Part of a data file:
• • • • •
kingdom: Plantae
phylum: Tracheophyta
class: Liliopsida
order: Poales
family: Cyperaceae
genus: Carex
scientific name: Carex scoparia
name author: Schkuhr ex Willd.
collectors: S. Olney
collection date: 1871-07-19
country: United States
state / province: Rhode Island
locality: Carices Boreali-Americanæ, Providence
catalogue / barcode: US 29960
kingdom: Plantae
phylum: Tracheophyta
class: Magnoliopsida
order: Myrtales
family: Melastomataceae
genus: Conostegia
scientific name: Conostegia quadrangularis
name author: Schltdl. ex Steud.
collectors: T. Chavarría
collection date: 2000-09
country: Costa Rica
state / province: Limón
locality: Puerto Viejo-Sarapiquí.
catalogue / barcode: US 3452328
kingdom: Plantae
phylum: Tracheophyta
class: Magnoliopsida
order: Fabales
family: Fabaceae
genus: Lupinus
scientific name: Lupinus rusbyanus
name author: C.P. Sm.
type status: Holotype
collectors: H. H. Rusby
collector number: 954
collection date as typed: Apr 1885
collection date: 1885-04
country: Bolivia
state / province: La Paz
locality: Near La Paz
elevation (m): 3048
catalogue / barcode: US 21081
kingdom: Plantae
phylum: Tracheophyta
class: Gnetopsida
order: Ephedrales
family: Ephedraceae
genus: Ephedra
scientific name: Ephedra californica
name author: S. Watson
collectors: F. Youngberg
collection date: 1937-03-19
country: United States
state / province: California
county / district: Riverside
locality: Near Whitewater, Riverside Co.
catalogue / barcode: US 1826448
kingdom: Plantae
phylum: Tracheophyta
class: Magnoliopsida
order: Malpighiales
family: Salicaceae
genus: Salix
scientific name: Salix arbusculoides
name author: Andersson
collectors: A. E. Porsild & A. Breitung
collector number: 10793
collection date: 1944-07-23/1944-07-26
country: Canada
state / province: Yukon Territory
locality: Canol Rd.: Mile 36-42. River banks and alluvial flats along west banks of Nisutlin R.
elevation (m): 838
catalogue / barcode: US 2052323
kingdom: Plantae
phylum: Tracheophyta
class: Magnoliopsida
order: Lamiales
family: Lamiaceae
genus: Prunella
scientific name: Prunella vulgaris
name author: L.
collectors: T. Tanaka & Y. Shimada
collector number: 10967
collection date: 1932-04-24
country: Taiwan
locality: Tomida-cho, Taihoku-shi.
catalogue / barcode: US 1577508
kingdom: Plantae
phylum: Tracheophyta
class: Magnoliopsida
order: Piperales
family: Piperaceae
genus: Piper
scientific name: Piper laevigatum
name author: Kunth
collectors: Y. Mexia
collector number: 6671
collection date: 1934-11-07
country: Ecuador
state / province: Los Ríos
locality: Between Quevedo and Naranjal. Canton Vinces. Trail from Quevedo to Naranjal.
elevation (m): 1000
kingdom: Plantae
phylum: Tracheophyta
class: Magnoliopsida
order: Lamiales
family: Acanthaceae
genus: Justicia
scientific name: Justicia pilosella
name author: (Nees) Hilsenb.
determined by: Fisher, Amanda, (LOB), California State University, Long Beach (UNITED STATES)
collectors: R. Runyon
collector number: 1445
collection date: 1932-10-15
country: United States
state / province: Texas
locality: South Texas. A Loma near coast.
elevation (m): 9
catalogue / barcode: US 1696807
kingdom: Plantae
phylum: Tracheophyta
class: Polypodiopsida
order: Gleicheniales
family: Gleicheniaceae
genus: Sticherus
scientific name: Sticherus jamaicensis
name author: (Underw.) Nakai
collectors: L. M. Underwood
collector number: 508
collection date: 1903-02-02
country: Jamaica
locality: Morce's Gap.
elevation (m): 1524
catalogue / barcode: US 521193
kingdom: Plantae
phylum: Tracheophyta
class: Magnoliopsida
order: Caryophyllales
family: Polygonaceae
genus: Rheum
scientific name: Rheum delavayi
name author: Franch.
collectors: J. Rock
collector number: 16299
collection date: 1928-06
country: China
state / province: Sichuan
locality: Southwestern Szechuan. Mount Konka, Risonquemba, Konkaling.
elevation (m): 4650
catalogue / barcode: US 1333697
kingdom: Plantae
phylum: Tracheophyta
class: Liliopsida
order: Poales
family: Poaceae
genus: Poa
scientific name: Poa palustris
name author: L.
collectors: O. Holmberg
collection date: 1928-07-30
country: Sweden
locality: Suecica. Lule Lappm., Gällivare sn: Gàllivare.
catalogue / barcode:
• • • • •
Format every line in the rows above as a numbered list, leaving out any blank lines.

1. kingdom: Plantae
2. phylum: Tracheophyta
3. class: Liliopsida
4. order: Poales
5. family: Cyperaceae
6. genus: Carex
7. scientific name: Carex scoparia
8. name author: Schkuhr ex Willd.
9. collectors: S. Olney
10. collection date: 1871-07-19
11. country: United States
12. state / province: Rhode Island
13. locality: Carices Boreali-Americanæ, Providence
14. catalogue / barcode: US 29960
15. kingdom: Plantae
16. phylum: Tracheophyta
17. class: Magnoliopsida
18. order: Myrtales
19. family: Melastomataceae
20. genus: Conostegia
21. scientific name: Conostegia quadrangularis
22. name author: Schltdl. ex Steud.
23. collectors: T. Chavarría
24. collection date: 2000-09
25. country: Costa Rica
26. state / province: Limón
27. locality: Puerto Viejo-Sarapiquí.
28. catalogue / barcode: US 3452328
29. kingdom: Plantae
30. phylum: Tracheophyta
31. class: Magnoliopsida
32. order: Fabales
33. family: Fabaceae
34. genus: Lupinus
35. scientific name: Lupinus rusbyanus
36. name author: C.P. Sm.
37. type status: Holotype
38. collectors: H. H. Rusby
39. collector number: 954
40. collection date as typed: Apr 1885
41. collection date: 1885-04
42. country: Bolivia
43. state / province: La Paz
44. locality: Near La Paz
45. elevation (m): 3048
46. catalogue / barcode: US 21081
47. kingdom: Plantae
48. phylum: Tracheophyta
49. class: Gnetopsida
50. order: Ephedrales
51. family: Ephedraceae
52. genus: Ephedra
53. scientific name: Ephedra californica
54. name author: S. Watson
55. collectors: F. Youngberg
56. collection date: 1937-03-19
57. country: United States
58. state / province: California
59. county / district: Riverside
60. locality: Near Whitewater, Riverside Co.
61. catalogue / barcode: US 1826448
62. kingdom: Plantae
63. phylum: Tracheophyta
64. class: Magnoliopsida
65. order: Malpighiales
66. family: Salicaceae
67. genus: Salix
68. scientific name: Salix arbusculoides
69. name author: Andersson
70. collectors: A. E. Porsild & A. Breitung
71. collector number: 10793
72. collection date: 1944-07-23/1944-07-26
73. country: Canada
74. state / province: Yukon Territory
75. locality: Canol Rd.: Mile 36-42. River banks and alluvial flats along west banks of Nisutlin R.
76. elevation (m): 838
77. catalogue / barcode: US 2052323
78. kingdom: Plantae
79. phylum: Tracheophyta
80. class: Magnoliopsida
81. order: Lamiales
82. family: Lamiaceae
83. genus: Prunella
84. scientific name: Prunella vulgaris
85. name author: L.
86. collectors: T. Tanaka & Y. Shimada
87. collector number: 10967
88. collection date: 1932-04-24
89. country: Taiwan
90. locality: Tomida-cho, Taihoku-shi.
91. catalogue / barcode: US 1577508
92. kingdom: Plantae
93. phylum: Tracheophyta
94. class: Magnoliopsida
95. order: Piperales
96. family: Piperaceae
97. genus: Piper
98. scientific name: Piper laevigatum
99. name author: Kunth
100. collectors: Y. Mexia
101. collector number: 6671
102. collection date: 1934-11-07
103. country: Ecuador
104. state / province: Los Ríos
105. locality: Between Quevedo and Naranjal. Canton Vinces. Trail from Quevedo to Naranjal.
106. elevation (m): 1000
107. kingdom: Plantae
108. phylum: Tracheophyta
109. class: Magnoliopsida
110. order: Lamiales
111. family: Acanthaceae
112. genus: Justicia
113. scientific name: Justicia pilosella
114. name author: (Nees) Hilsenb.
115. determined by: Fisher, Amanda, (LOB), California State University, Long Beach (UNITED STATES)
116. collectors: R. Runyon
117. collector number: 1445
118. collection date: 1932-10-15
119. country: United States
120. state / province: Texas
121. locality: South Texas. A Loma near coast.
122. elevation (m): 9
123. catalogue / barcode: US 1696807
124. kingdom: Plantae
125. phylum: Tracheophyta
126. class: Polypodiopsida
127. order: Gleicheniales
128. family: Gleicheniaceae
129. genus: Sticherus
130. scientific name: Sticherus jamaicensis
131. name author: (Underw.) Nakai
132. collectors: L. M. Underwood
133. collector number: 508
134. collection date: 1903-02-02
135. country: Jamaica
136. locality: Morce's Gap.
137. elevation (m): 1524
138. catalogue / barcode: US 521193
139. kingdom: Plantae
140. phylum: Tracheophyta
141. class: Magnoliopsida
142. order: Caryophyllales
143. family: Polygonaceae
144. genus: Rheum
145. scientific name: Rheum delavayi
146. name author: Franch.
147. collectors: J. Rock
148. collector number: 16299
149. collection date: 1928-06
150. country: China
151. state / province: Sichuan
152. locality: Southwestern Szechuan. Mount Konka, Risonquemba, Konkaling.
153. elevation (m): 4650
154. catalogue / barcode: US 1333697
155. kingdom: Plantae
156. phylum: Tracheophyta
157. class: Liliopsida
158. order: Poales
159. family: Poaceae
160. genus: Poa
161. scientific name: Poa palustris
162. name author: L.
163. collectors: O. Holmberg
164. collection date: 1928-07-30
165. country: Sweden
166. locality: Suecica. Lule Lappm., Gällivare sn: Gàllivare.
167. catalogue / barcode:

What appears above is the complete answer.